Sommes-nous un parti qui voulait le pouvoir pour le pouvoir ?
Je ne crois pas. La CDPA s’est plutôt engagée dans un combat
idéologique, mener les Togolais vers la démocratie. Désormais,
on peut poser l’hypothèse que le combat est gagné. La
question à présent est de savoir si la CDPA envisage un jour
la conquête du pouvoir… là, nous entrons dans un débat très
politique, qui suppose une stratégie, des moyens, peut-être
même des alliances surprises. Dans un pays où le jeu politique
serait apaisé, la réponse à votre question aurait été facile.
Mais la politique est un jeu qui demande du souffle, et je
suis persuadé que l’avenir du parti n’est pas du tout
compromis par les résultats des élections du 14 Octobre, ce
serait une insulte aux militants et aux cadres du parti.
Togoforum :
Des analystes disent de la CDPA que c’est un parti qui
se limite á Lomé. Que le leur repondez-vous ?
Kangni Alem:
La CDPA n’a pas des problèmes d’implantation, mais de moyens.
Elle doit aussi changer son image et devenir un parti
populaire. Ce n’est pas impossible, tout dépendra des hommes
qui mèneront ce nouveau combat.
Togoforum :
Mr Kangni on dit que les plus beaux discours du général
de Gaulle ont été écrit par l’écrivain Andre Malraux.

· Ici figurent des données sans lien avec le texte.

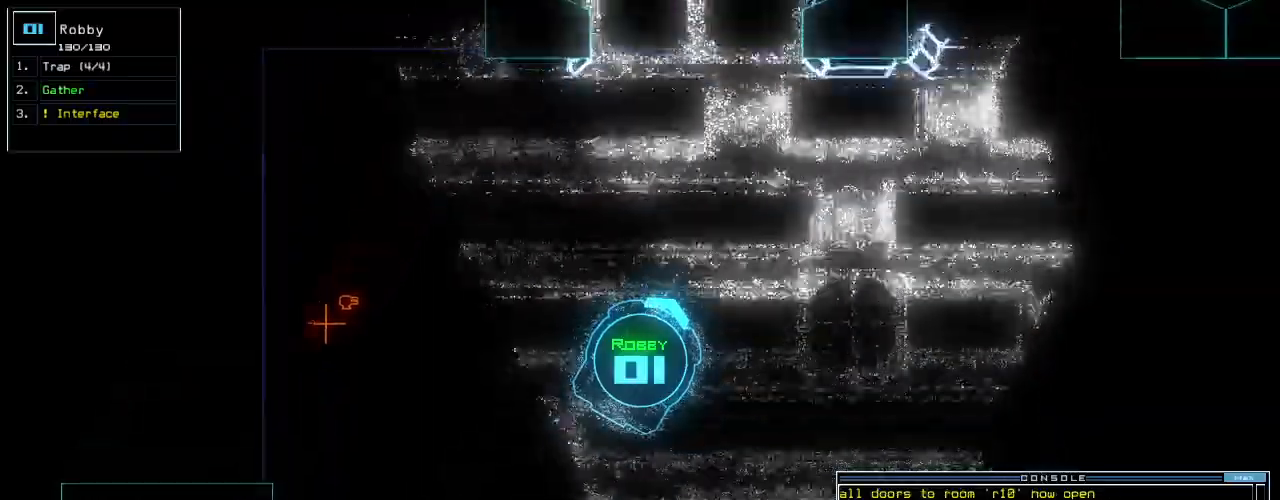
{"keys": ["up"]}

L’intéressé lui même dit qu’il fallait sauver la France en
boutant les vichystes hors. Les mêmes motivations vous
ont-elles pousser á la politique ?
Kangni Alem:
Si la politique au Togo se résumait à simplement « bouter des
gens dehors », ces gens ne seraient pas simplement du côté
qu’on croit, alors essayons de prendre le problème autrement.
Il y a plusieurs manières de faire de la politique, et l’on
peut viser des objectifs qui ne sont pas simplement
politiciens en rejoignant un parti. Je ne suis pas un
politicien, je suis juste un militant de parti, un
intellectuel militant qui a l’intention de participer aux
réflexions du parti en vue d’améliorer sa compréhension des
problèmes du Togolais de base. Je peux me tromper, mais je
voudrais essayer, car je sais que dans les partis les
ambitions des uns et des autres peuvent être contradictoires.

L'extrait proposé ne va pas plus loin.